Os elementos recolhidos já foram comunicados ao procurador-geral da República, que ordenou a abertura de um inquérito.

O caso surgiu depois de se descobrir que um atrelado apreendido pela PJ, no âmbito de uma investigação criminal, foi transferido para a Construbarcelos, empresa de João Carvalho, amigo de Luís Neves. As primeiras diligências apontam para dúvidas sobre a forma como essa transferência foi feita e se respeitou todos os procedimentos previstos na lei.

As suspeitas de furto do atrelado perderam força durante a investigação. Ainda assim, a PJ considera existirem indícios suficientes para investigar a eventual prática dos crimes de abuso de poder e descaminho, cabendo agora ao Ministério Público (MP) apurar se essas suspeitas têm fundamento.

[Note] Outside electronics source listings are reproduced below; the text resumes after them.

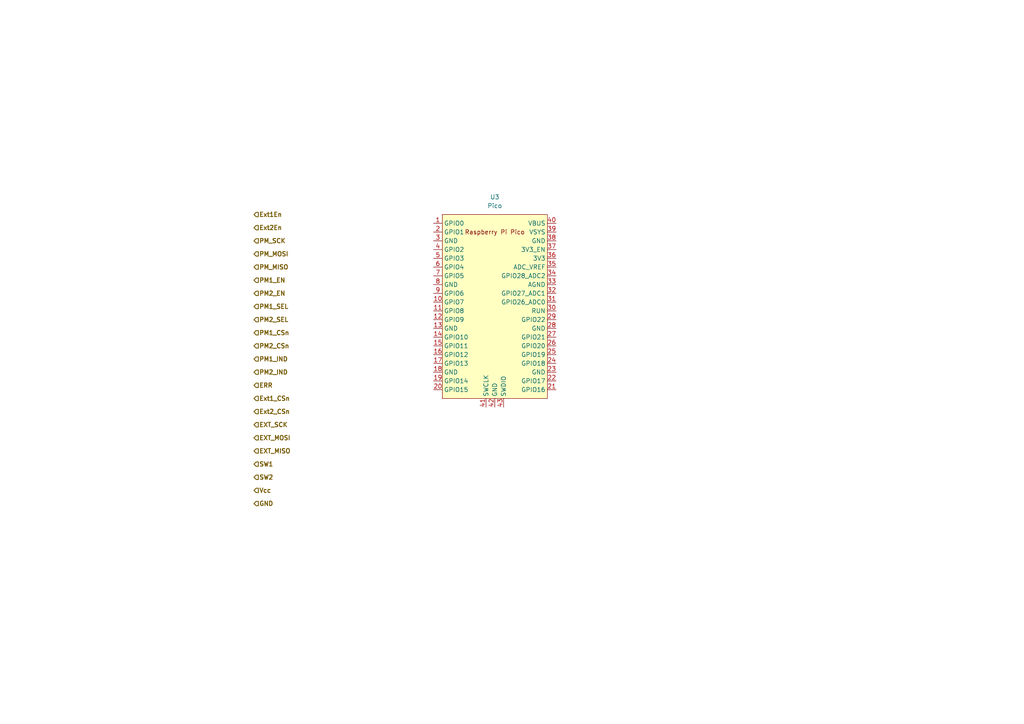
<source format=kicad_sch>
(kicad_sch
	(version 20231120)
	(generator "eeschema")
	(generator_version "8.0")
	(uuid "f90de0df-70e2-4a97-93d5-b076c169c2d4")
	(paper "A4")
	
	(hierarchical_label "Ext2_CSn"
		(shape input)
		(at 73.66 119.38 0)
		(effects
			(font
				(size 1.27 1.27)
				(thickness 0.254)
				(bold yes)
			)
			(justify left)
		)
		(uuid "00c5ac71-fff7-4dd1-9364-41fcff289b24")
	)
	(hierarchical_label "SW1"
		(shape input)
		(at 73.66 134.62 0)
		(effects
			(font
				(size 1.27 1.27)
				(thickness 0.254)
				(bold yes)
			)
			(justify left)
		)
		(uuid "08140cc4-2aab-45da-9cd9-279b665a8230")
	)
	(hierarchical_label "Ext2En"
		(shape input)
		(at 73.66 66.04 0)
		(effects
			(font
				(size 1.27 1.27)
				(thickness 0.254)
				(bold yes)
			)
			(justify left)
		)
		(uuid "08e73358-c400-4305-bb1d-7767dafb0d4d")
	)
	(hierarchical_label "ERR"
		(shape input)
		(at 73.66 111.76 0)
		(effects
			(font
				(size 1.27 1.27)
				(thickness 0.254)
				(bold yes)
			)
			(justify left)
		)
		(uuid "19f54bc9-3e6c-49d8-ab29-356210d485f2")
	)
	(hierarchical_label "PM2_EN"
		(shape input)
		(at 73.66 85.09 0)
		(effects
			(font
				(size 1.27 1.27)
				(thickness 0.254)
				(bold yes)
			)
			(justify left)
		)
		(uuid "1f8564f5-b687-4a80-bc8c-204e8771480d")
	)
	(hierarchical_label "PM_MOSI"
		(shape input)
		(at 73.66 73.66 0)
		(effects
			(font
				(size 1.27 1.27)
				(thickness 0.254)
				(bold yes)
			)
			(justify left)
		)
		(uuid "532b8030-14ef-4eb5-91fe-553bc70b7bd0")
	)
	(hierarchical_label "PM_SCK"
		(shape input)
		(at 73.66 69.85 0)
		(effects
			(font
				(size 1.27 1.27)
				(thickness 0.254)
				(bold yes)
			)
			(justify left)
		)
		(uuid "61f81db4-056a-4220-a664-0fa91b9646bc")
	)
	(hierarchical_label "Ext1_CSn"
		(shape input)
		(at 73.66 115.57 0)
		(effects
			(font
				(size 1.27 1.27)
				(thickness 0.254)
				(bold yes)
			)
			(justify left)
		)
		(uuid "6ff83e3e-cc40-4e14-a7d1-2b9de8080ee5")
	)
	(hierarchical_label "GND"
		(shape input)
		(at 73.66 146.05 0)
		(effects
			(font
				(size 1.27 1.27)
				(thickness 0.254)
				(bold yes)
			)
			(justify left)
		)
		(uuid "724e46ba-f06b-43e1-857c-f8a6adaf049c")
	)
	(hierarchical_label "Vcc"
		(shape input)
		(at 73.66 142.24 0)
		(effects
			(font
				(size 1.27 1.27)
				(thickness 0.254)
				(bold yes)
			)
			(justify left)
		)
		(uuid "7d8c7ca0-dc2c-41a0-b0b1-7904ee8931b9")
	)
	(hierarchical_label "PM2_SEL"
		(shape input)
		(at 73.66 92.71 0)
		(effects
			(font
				(size 1.27 1.27)
				(thickness 0.254)
				(bold yes)
			)
			(justify left)
		)
		(uuid "87a78dab-6acb-4852-be1c-57a70e9ead53")
	)
	(hierarchical_label "PM_MISO"
		(shape input)
		(at 73.66 77.47 0)
		(effects
			(font
				(size 1.27 1.27)
				(thickness 0.254)
				(bold yes)
			)
			(justify left)
		)
		(uuid "8817c0bd-c96e-455b-af1b-0816ff642f9b")
	)
	(hierarchical_label "EXT_SCK"
		(shape input)
		(at 73.66 123.19 0)
		(effects
			(font
				(size 1.27 1.27)
				(thickness 0.254)
				(bold yes)
			)
			(justify left)
		)
		(uuid "b20db85c-83b1-483e-beb2-871bec3faad2")
	)
	(hierarchical_label "PM2_CSn"
		(shape input)
		(at 73.66 100.33 0)
		(effects
			(font
				(size 1.27 1.27)
				(thickness 0.254)
				(bold yes)
			)
			(justify left)
		)
		(uuid "b6b22aac-5375-405c-a2d9-7acd4359a126")
	)
	(hierarchical_label "PM1_SEL"
		(shape input)
		(at 73.66 88.9 0)
		(effects
			(font
				(size 1.27 1.27)
				(thickness 0.254)
				(bold yes)
			)
			(justify left)
		)
		(uuid "bf1ebc1f-90cd-46bf-bfdb-3c8da4ed7b41")
	)
	(hierarchical_label "Ext1En"
		(shape input)
		(at 73.66 62.23 0)
		(effects
			(font
				(size 1.27 1.27)
				(thickness 0.254)
				(bold yes)
			)
			(justify left)
		)
		(uuid "cce41262-5b79-498b-bd06-1bb590afa7fc")
	)
	(hierarchical_label "PM1_EN"
		(shape input)
		(at 73.66 81.28 0)
		(effects
			(font
				(size 1.27 1.27)
				(thickness 0.254)
				(bold yes)
			)
			(justify left)
		)
		(uuid "d6dd7f97-dcda-43b7-b807-5c561f48c603")
	)
	(hierarchical_label "PM1_CSn"
		(shape input)
		(at 73.66 96.52 0)
		(effects
			(font
				(size 1.27 1.27)
				(thickness 0.254)
				(bold yes)
			)
			(justify left)
		)
		(uuid "e1e19050-580e-435b-b2bd-5b4ea27af27d")
	)
	(hierarchical_label "EXT_MISO"
		(shape input)
		(at 73.66 130.81 0)
		(effects
			(font
				(size 1.27 1.27)
				(thickness 0.254)
				(bold yes)
			)
			(justify left)
		)
		(uuid "e7b95ee0-620f-4e04-b8df-cc45b1a7e3aa")
	)
	(hierarchical_label "SW2"
		(shape input)
		(at 73.66 138.43 0)
		(effects
			(font
				(size 1.27 1.27)
				(thickness 0.254)
				(bold yes)
			)
			(justify left)
		)
		(uuid "e8482192-93f9-48fc-aaab-edd94e03f52a")
	)
	(hierarchical_label "EXT_MOSI"
		(shape input)
		(at 73.66 127 0)
		(effects
			(font
				(size 1.27 1.27)
				(thickness 0.254)
				(bold yes)
			)
			(justify left)
		)
		(uuid "e84b9977-fe63-4155-9f34-3b562ccd99e1")
	)
	(hierarchical_label "PM2_IND"
		(shape input)
		(at 73.66 107.95 0)
		(effects
			(font
				(size 1.27 1.27)
				(thickness 0.254)
				(bold yes)
			)
			(justify left)
		)
		(uuid "ee92c584-3666-4e8c-8dcf-935b66b1f70e")
	)
	(hierarchical_label "PM1_IND"
		(shape input)
		(at 73.66 104.14 0)
		(effects
			(font
				(size 1.27 1.27)
				(thickness 0.254)
				(bold yes)
			)
			(justify left)
		)
		(uuid "fd324b3c-e864-4cdf-8c38-92183e795946")
	)
	(symbol
		(lib_id "MCU_RaspberryPi_and_Boards:Pico")
		(at 143.51 88.9 0)
		(unit 1)
		(exclude_from_sim no)
		(in_bom yes)
		(on_board yes)
		(dnp no)
		(fields_autoplaced yes)
		(uuid "df74505f-7c10-4e3a-b0cd-b1d3e24638bf")
		(property "Reference" "U3"
			(at 143.51 57.15 0)
			(effects
				(font
					(size 1.27 1.27)
				)
			)
		)
		(property "Value" "Pico"
			(at 143.51 59.69 0)
			(effects
				(font
					(size 1.27 1.27)
				)
			)
		)
		(property "Footprint" "RPi_Pico:RPi_Pico_SMD_TH"
			(at 143.51 88.9 90)
			(effects
				(font
					(size 1.27 1.27)
				)
				(hide yes)
			)
		)
		(property "Datasheet" ""
			(at 143.51 88.9 0)
			(effects
				(font
					(size 1.27 1.27)
				)
				(hide yes)
			)
		)
		(property "Description" ""
			(at 143.51 88.9 0)
			(effects
				(font
					(size 1.27 1.27)
				)
				(hide yes)
			)
		)
		(pin "14"
			(uuid "44c3c28c-8f25-4aff-b033-db28600c4470")
		)
		(pin "40"
			(uuid "9cf39811-e4bf-4fdd-9cd5-dab08a5b1ac3")
		)
		(pin "24"
			(uuid "8acbe5fc-83a4-4192-8353-d6593ba1a89b")
		)
		(pin "29"
			(uuid "142203be-1005-410a-95e6-b51e690d5828")
		)
		(pin "43"
			(uuid "4ed81c17-0846-4ac0-acaf-baf88bf7b74d")
		)
		(pin "31"
			(uuid "3c942497-adb3-4c50-b29e-3baf3695da71")
		)
		(pin "33"
			(uuid "e9548ba7-4b87-463c-b9a9-041b316536b5")
		)
		(pin "35"
			(uuid "53170833-51e3-481f-a91e-570d8395041b")
		)
		(pin "6"
			(uuid "44850b3a-6105-4225-b3d1-35a8a5f27782")
		)
		(pin "25"
			(uuid "aa6b1f51-ec02-43cf-84fb-8dcbb76fc967")
		)
		(pin "5"
			(uuid "35d52332-ab76-49f3-8c30-9260f6579f06")
		)
		(pin "34"
			(uuid "5a3bd109-87aa-40cd-8783-bb9b00e9ffb2")
		)
		(pin "26"
			(uuid "46ec86df-d061-4b87-88d0-d672e1d0ba37")
		)
		(pin "22"
			(uuid "3a14d139-a1d1-4c5b-97b7-ac17bb0c1cd3")
		)
		(pin "9"
			(uuid "17dd710e-a3e7-405b-83ee-2214822cfaac")
		)
		(pin "27"
			(uuid "ea937c10-3a97-463d-8fce-f54cbb38febf")
		)
		(pin "28"
			(uuid "be38eb97-13dc-4d10-b57a-43af09b2438d")
		)
		(pin "21"
			(uuid "039589ac-c163-4c85-b90f-e89d1684e2c5")
		)
		(pin "1"
			(uuid "0532850d-7902-4ab8-8e1a-8b6d625333c8")
		)
		(pin "38"
			(uuid "892c7f3b-2441-4717-a922-826b7223b72a")
		)
		(pin "2"
			(uuid "3cb32c6e-37e9-4223-b820-54468e804238")
		)
		(pin "37"
			(uuid "de04295d-4b18-4aa9-a45e-d697e38953b0")
		)
		(pin "16"
			(uuid "f45694ed-7d11-48d0-8d68-01d17209b5f5")
		)
		(pin "12"
			(uuid "b80ea329-cb49-4a9d-9659-e38a67afc86d")
		)
		(pin "13"
			(uuid "0876cb31-bdcf-439e-b98b-8b70e3ec2bdf")
		)
		(pin "7"
			(uuid "3094542c-159a-4200-bb3e-3843a3e5d2d6")
		)
		(pin "39"
			(uuid "1487dec6-5f70-4309-8dff-fa563b53c669")
		)
		(pin "41"
			(uuid "c492b4a7-56d9-482d-9b7f-ec24bbfc2bed")
		)
		(pin "30"
			(uuid "6bae38f0-c87c-4559-96bb-e56e7f15c80d")
		)
		(pin "10"
			(uuid "168b0079-5ebf-43a0-ae17-5bc1c8f0aa90")
		)
		(pin "11"
			(uuid "5b997605-a0ee-4916-bad4-a6e79d9f6a85")
		)
		(pin "20"
			(uuid "b629eede-6660-40f7-83b6-d303a6c26baf")
		)
		(pin "36"
			(uuid "6e3e8ccf-9d88-45d3-90a0-3bae06199ae6")
		)
		(pin "8"
			(uuid "a221cbd1-b374-4f85-a0e1-112fc1c081f8")
		)
		(pin "42"
			(uuid "f2665789-56b9-4b0f-8d36-4fd81545ad0a")
		)
		(pin "32"
			(uuid "e4014fcb-b269-4d47-9f23-72c810842b74")
		)
		(pin "4"
			(uuid "58518ef5-9004-4f05-b271-e9d0a8215d3f")
		)
		(pin "17"
			(uuid "f026ab30-cb28-4a7f-834b-b7e5c57db075")
		)
		(pin "23"
			(uuid "73613cbc-8c64-442f-9152-2c2d14da55f3")
		)
		(pin "15"
			(uuid "d8840c14-3de3-47e9-998d-a3973e8a712a")
		)
		(pin "19"
			(uuid "c68e7c66-6dc1-4f15-8709-f01429272e88")
		)
		(pin "18"
			(uuid "c40bd4ff-1c0e-4b9f-9a78-cba382e40f84")
		)
		(pin "3"
			(uuid "69f5ee65-d659-467a-bdb8-fa3acf183188")
		)
		(instances
			(project ""
				(path "/acd6019f-aa3a-4d6b-a4d2-21f366f478b2/09994b9c-9e8c-42da-8664-969d04207846"
					(reference "U3")
					(unit 1)
				)
			)
		)
	)
)

</source>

Por envolver um ministro em funções, o processo terá de ser conduzido por um procurador-geral adjunto do Tribunal da Relação de Lisboa, conforme determina a lei. Até ao momento, Luís Neves ainda não foi ouvido no âmbito do inquérito e, questionado sobre o caso, limitou-se a afirmar que, neste momento, não tem comentários a fazer.

A investigação irá também analisar os procedimentos adotados pela PJ na guarda de bens apreendidos, uma vez que, segundo fontes judiciais, não é habitual que este tipo de material fique à guarda de particulares.